DNA sequence data is now available from multiple generations, and there are standard models (most notably, the Wright-Fisher model) which describe the changes in allele frequencies in a population across time. However, the advent of multi-generation data is recent enough that many practical questions remain unanswered. This project is about finding an optimal balance between how many generations to sequence, and how many individuals to sequence in each generation, when the goal is to minimise the mean square error of estimators of standard genetic quantities of interest, such as the rate with which mutations arise in the population.

Prof. Ioannis Kosmidis
High-dimensional logistic regression
Logistic regression is one of the most frequently used models in statistical practice, both for inferring covariate effects on probabilities and for constructing classifiers. One of the reasons for its widespread use is that likelihood-based inference and prediction are easy to carry out, and are asymptotically valid under assumptions like that the number of model parameters p is fixed relative to the number of observations n.
Nevertheless, that validity is known to be lost under more realistic assumptions like p/n → κ ∈ (0, 1). An increasing amount of research is now focusing on developing methodology that can recover the performance of estimation and inference from logistic regression. This project will initially compare, through simulation experiments, some recent proposals for improved estimation and inference in logistic regression under assumptions that match the expectations that modern practice sets. Then, we will attempt to derive new computationally-attractive estimators and test statistics that work well in cases like p/n → κ ∈ (0, 1).
Item-response theory models and politics: How liberal are the members of the US House?
Item-response theory (IRT) models are a core tool in psychometric studies. They can be used to learn about the difficulty of tests and the ability or, more generally, attitude of individuals towards those tests. In a parliamentary setting, we could think of the matters that are presented for vote as tests, and the votes of the members as responses to those tests. Then we can start asking questions like i) how "liberal" each of the members is; ii) how does the liberality of each member change over time; iii) how do the various social and economic matters cross or respect party lines and when; and so on.
This project aims to develop dynamic extensions of IRT models that are suitable for answering such questions.

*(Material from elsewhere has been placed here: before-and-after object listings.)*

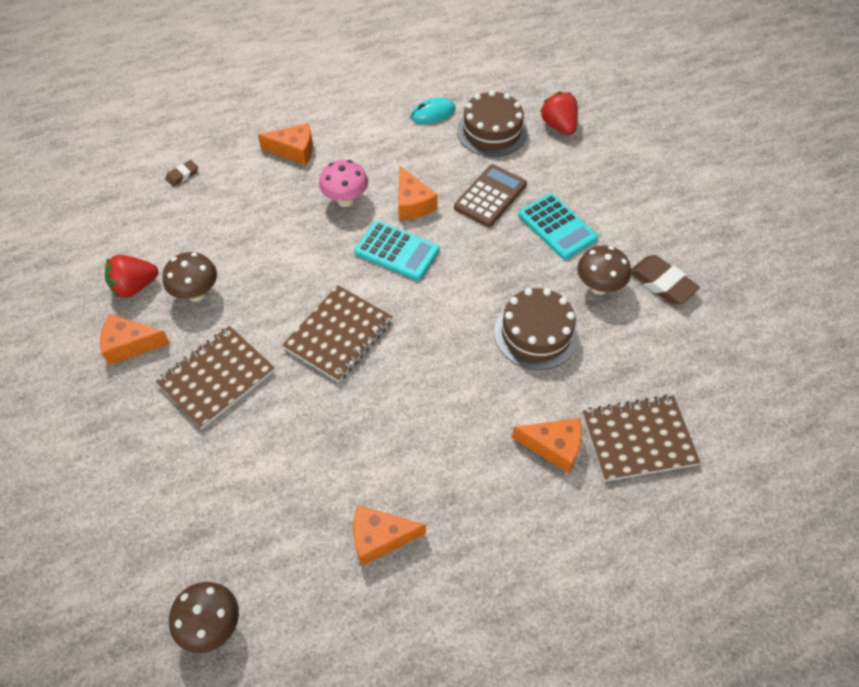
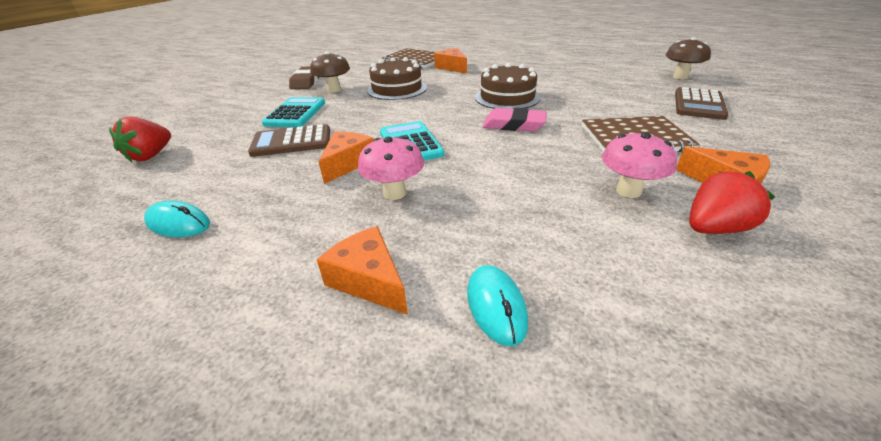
camera: 135 degrees left, 20 degrees down
(134, 287) = (714, 228): red strawberry -> red strawberry turned 45 degrees counterclockwise
(170, 513) = (698, 104): none -> brown calculator
(182, 175) = (577, 353): brown eraser -> none
(196, 293) = (628, 191): brown mushroom -> pink mushroom
(226, 173) = (496, 306): none -> turquoise mouse
(339, 335) = (514, 125): brown notebook -> pink eraser
(380, 538) = (568, 72): orange cheese -> none
(492, 131) = (188, 178): brown cake -> brown cake (507, 97)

The models will be fit to more than *half-a-century worth* of voting records in the US House of representatives using cutting-edge Bayesian and frequentist computational frameworks for statistical modelling, like STAN ( and TMB (
The ultimate goal is to be able to define "liberality scales" that can be used to visualise the members' movements towards more liberal or more conservative positions over time; predict such moves; and identify groups of similar matters and members.
Dr Simon Spencer
Simulations for the whole family (of quasi-stationary distributions)

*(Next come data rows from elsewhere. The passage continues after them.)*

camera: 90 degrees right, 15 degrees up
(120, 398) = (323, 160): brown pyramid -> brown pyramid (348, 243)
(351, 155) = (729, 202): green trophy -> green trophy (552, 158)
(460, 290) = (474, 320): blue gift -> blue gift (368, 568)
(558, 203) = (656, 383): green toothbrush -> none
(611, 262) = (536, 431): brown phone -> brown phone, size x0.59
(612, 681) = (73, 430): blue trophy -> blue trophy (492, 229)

If a Markov process has an absorbing state (reached with probability one in finite time) then the stationary distribution is boring – all the mass falls on the absorbing state. However, if we condition on the process not having reached the absorbing state yet then a so-called quasi-stationary distribution may exist. In fact, there can be infinitely many such quasi-stationary distributions for the same process. The birth-death process is a relatively simple model that has an infinite family of quasi-stationary distributions. One is straightforward: a so-called “low energy” distribution with finite mean, and all others are more exotic, “high energy” distributions with infinite mean. In this project we will look to find ways of simulating from the quasi-stationary distributions of the birth death process, and from the “high energy” distributions in particular. Then, we will look to apply these simulation techniques to more complex models in which the family of quasi-stationary distributions is currently unknown. This project will involve programming in the statistical programming language R.

Key reference: Adam Griffin, Paul A. Jenkins, Gareth O. Roberts and Simon E.F. Spencer (2017). Simulation from quasi-stationary distributions on reducible state spaces. Advances in Applied Probability, 49 (3), 960-980.